The $9.8 billion fund has voted to implement a new asset allocation with just 15% direct exposure to fixed income.

(April 17, 2014) — The San Diego County Employees Retirement Association’s (SDCERA) board has approved a new asset mix with a significantly lower fixed-income allocation and an introduction of risk parity.

The revised allocation mix is designed to outperform SDCERA’s current policy and the average US pension mix while maintaining high diversification and lowering risk, according to the California pension fund’s consultant Wurts & Associates. The new policy forecasts returns of 7.9% and a Sharpe ratio of 0.56—both higher than SDCERA’s current 7.3% return target and 0.53 Sharpe ratio. The consultancy also projected a median 10-year funded ratio of 95.09%, compared to the current policy’s 91.83%.
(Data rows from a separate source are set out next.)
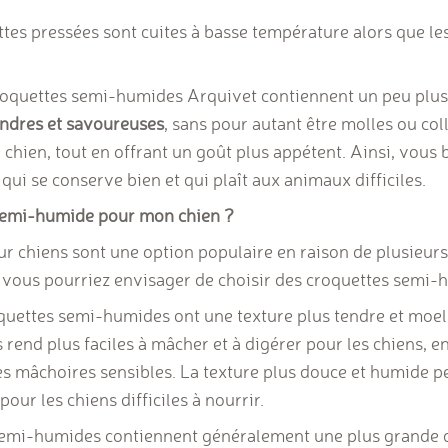
tes pressées sont cuites à basse température alors que le
quettes semi-humides Arquivet contiennent un peu plus 
endres et savoureuses
, sans pour autant être molles ou col
e chien, tout en offrant un goût plus appétent. Ainsi, vous
qui se conserve bien et qui plaît aux animaux difficiles.
 semi-humide pour mon chien ?
 chiens sont une option populaire en raison de plusieurs 
 vous pourriez envisager de choisir des croquettes semi-h
oquettes semi-humides ont une texture plus tendre et moel
s rend plus faciles à mâcher et à digérer pour les chiens, e
s mâchoires sensibles. La texture plus douce et humide p
our les chiens difficiles à nourrir.
semi-humides contiennent généralement une plus grande q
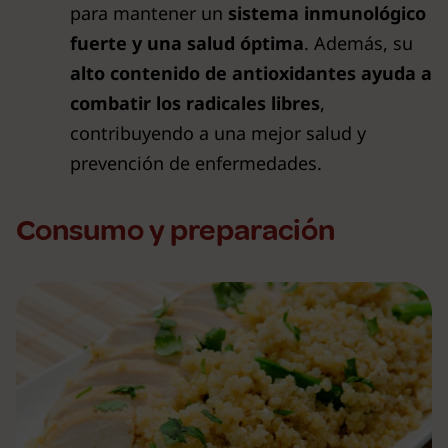
para mantener un
sistema inmunológico
fuerte y una salud óptima
. Además, su
alto contenido de antioxidantes ayuda a
combatir los radicales libres
,
contribuyendo a una mejor salud y
prevención de enfermedades.
Consumo y preparación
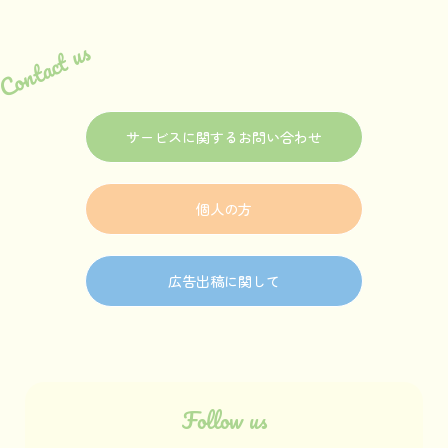
Contact us
サービスに関するお問い合わせ
個人の方
広告出稿に関して
Follow us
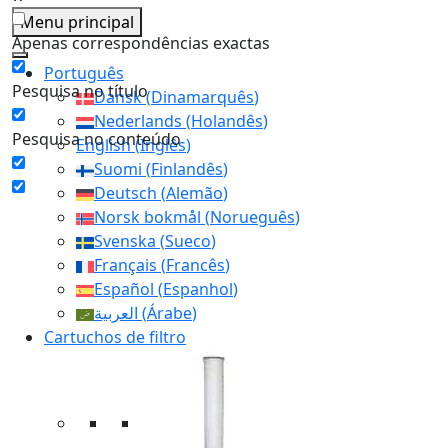
Menu principal
Apenas correspondências exactas
Português
Pesquisa no título
Dansk
(
Dinamarquês
)
Nederlands
(
Holandês
)
Pesquisa no conteúdo
English
(
Inglês
)
Suomi
(
Finlandês
)
Deutsch
(
Alemão
)
Norsk bokmål
(
Norueguês
)
Svenska
(
Sueco
)
Français
(
Francês
)
Español
(
Espanhol
)
العربية
(
Árabe
)
Cartuchos de filtro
For the fiscal year 2013, the $9.8 billion pension plan saw a 7.09% return, surpassing benchmark returns of 6.95%. Its five-year returns were 12.54%, also outperforming its 11.12% benchmark.

The biggest changes were to the fixed-income target. Instead of the current policy allocation of 60% to the asset class, the new plan will only have a dedicated 15%. The pension plan will dial back its exposure to US treasury bonds and treasury inflation-protected securities.

“I’m pleased we’re unwinding the treasuries,” said board member Dianne Jacob at the meeting. “We’ve made our money, and now let’s take our money and run.”

Allocations to US equities will remain at 10% while those to international developed and emerging market equities will decline from 15% to 10%, leaving SDCERA’s total equity allocation at 20%.

Total real assets allocations will stay at 15% while total non-public investments, including liquid alternatives, private equity, venture capital, and private credit, will decline from 35% to 30%.

SDCERA will introduce a risk parity allocation of 20% to its policy primarily due to “additional intuitive economic and risk factor diversification and lower implementation cost,” Wurts & Associates said.

“We like the risk parity sleeve,” Jacob said. “I like that we’re dipping our toes in the water. I don’t think we’re ready to dive into it completely yet.”

The board then voted to grant asset management firm Salient, with whom it has a long-standing relationship, to manage the allocation to trend and risk parity. Consultants at Wurts & Associates said they would continue to perform due diligence on Salient’s risk parity strategy implementation, in case other managers could provide the same services at a lower cost.

The new allocation mix is expected to roll out on July 1.